Furthermore, that the property was mortgaged to secure a loan in respect of which the 3rd respondent had consistently, persistently, stridently and strenuously stated that the property was not foreclosed. The Court then posited that both the 3rd respondent and its agent lacked the power to unilaterally sell the property to anybody, no matter who the buyer may be. The cases of Okonkwo v. Cooperative & Commerce Bank Nig. Plc & Ors. (2003) LPELR 2484 and Polo v. Ojor (2003) 3 NWLR (Pt. 807) 344, (2002) LPELR 6086 (CA) were culled in aid.

The Court, relying on the position of the law as enunciated above, and married with the facts of this case and judicial authorities cited in supported thereof, held firmly that the learned trial judge (with due respect) erred when he held that 1st respondent acquired a valid title to the property in dispute and that the 1st claimant (1st respondent) is the person who has the right to the release of the mortgaged property and not the 2nd and 3rd defendants (1st and 2nd appellants, respectively).
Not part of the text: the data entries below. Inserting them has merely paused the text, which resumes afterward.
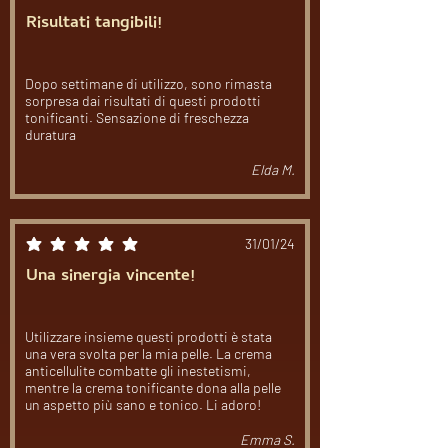
Risultati tangibili!
Dopo settimane di utilizzo, sono rimasta
sorpresa dai risultati di questi prodotti
tonificanti. Sensazione di freschezza
duratura
Elda M.
31/01/24
la valutazione media è 5 su 5
Una sinergia vincente!
Utilizzare insieme questi prodotti è stata
una vera svolta per la mia pelle. La crema
anticellulite combatte gli inestetismi,
mentre la crema tonificante dona alla pelle
un aspetto più sano e tonico. Li adoro!
Emma S.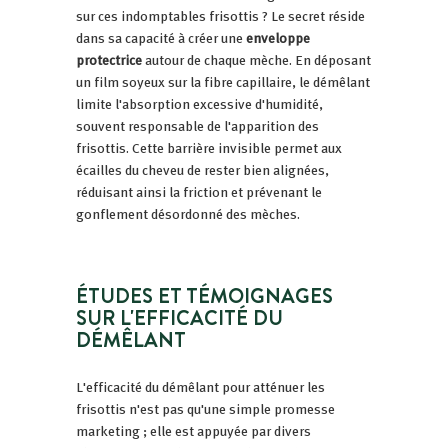
sur ces indomptables frisottis ? Le secret réside
dans sa capacité à créer une
enveloppe
protectrice
autour de chaque mèche. En déposant
un film soyeux sur la fibre capillaire, le démêlant
limite l'absorption excessive d'humidité,
souvent responsable de l'apparition des
frisottis. Cette barrière invisible permet aux
écailles du cheveu de rester bien alignées,
réduisant ainsi la friction et prévenant le
gonflement désordonné des mèches.
ÉTUDES ET TÉMOIGNAGES
SUR L'EFFICACITÉ DU
DÉMÊLANT
L'efficacité du démêlant pour atténuer les
frisottis n'est pas qu'une simple promesse
marketing ; elle est appuyée par divers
On the validity or otherwise of the “option to buy” agreement, it was discovered that the party on which behalf the law firm acted is legally different from the 2nd appellant who mortgaged the property to the 3rd respondent. In this regard, the court swiftly pointed out that it is elementary principle of corporate practice that a company is known by the name contained in its Memorandum of Association, by which it was registered and or incorporated and none other. Thus, if by any chance a company is sued or purported to have entered into any contract in a name different from its registered name, the contract would not be enforceable against the company, except the company by resolution ratifies it. Consequently, that having found in the instant case that the party represented by the law firm is different from the 2nd appellant, which mortgaged its property to the 3rd respondent, exhibit A (option to buy ) cannot be held binding on both the 2nd appellant and 3rd respondent.
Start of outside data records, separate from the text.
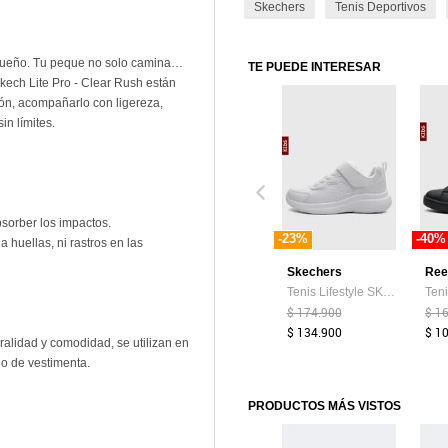
Skechers
Tenis Deportivos
sueño. Tu peque no solo camina…
TE PUEDE INTERESAR
kech Lite Pro - Clear Rush están
ión, acompañarlo con ligereza,
sin límites.
sorber los impactos.
-23%
-40%
 huellas, ni rastros en las
Skechers
Ree
Tenis Lifestyle SKECHERS Bounder 2.0 Blanco
$ 174.900
$ 1
$ 134.900
$ 1
uralidad y comodidad, se utilizan en
go de vestimenta.
PRODUCTOS MÁS VISTOS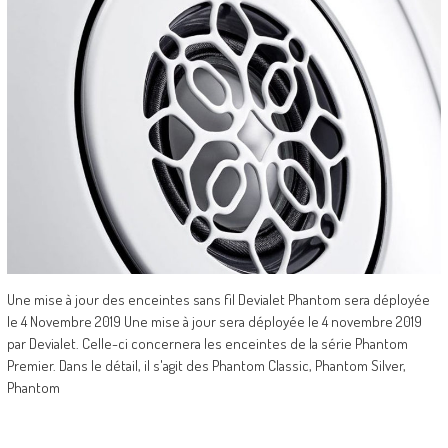
Une mise à jour des enceintes sans fil Devialet Phantom sera déployée
le 4 Novembre 2019 Une mise à jour sera déployée le 4 novembre 2019
par Devialet. Celle-ci concernera les enceintes de la série Phantom
Premier. Dans le détail, il s'agit des Phantom Classic, Phantom Silver,
Phantom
The court thereafter concluded that from the pleaded facts and evidence led thereon by the respective parties, that the 1st and 2nd respondents did not discharge the burden of proof squarely placed on them with regard to authorization purportedly and or supposedly given by the 3rd respondent for the sale of the mortgaged property.

HELD
The court found this appeal to be meritorious and same was accordingly allowed. Consequently, the part of the judgment of the lower court delivered on the 26th day of January, 2017 in suit No. HOW/266/2005 in favour of the 1st and 2nd respondents wherein the lower court validated the sale of the property by the law firm to the 1st respondent, and the consequential orders in respect thereof were set aside and thus, the claims of the 1st and 2nd respondents were dismissed.

In its place, judgment was entered for the appellants in respect of their counter-claim in the following terms:
1. It is hereby declared that the 2nd appellant’s indebtedness to the 3rd respondent has been settled and the legal mortgage executed between the parties is accordingly discharged.
2. The 3rd respondent is hereby ordered to release the title documents of Plot 178, Housing Area E, New Owerri (the mortgaged property) to the 2nd appellant for onward transmission to the Estate of Late Chief L. A. S. Chukwu.
3. The 3rd respondent is hereby ordered to refund to the 2nd appellant, the sum of N1.5million being excess money which was paid by the 2nd appellant and the receipt duly acknowledged by the 3rd respondent bank.
And costs in the sum of N50,000.00 was awarded against the 1st and 2nd respondents and in favour of the appellants.

Appearances:
D.C. Denwigwe (SAN) with him, O. O. Okonkwo, Esq. – For Appellants
Respondents duly served with requisite hearing notices but absent.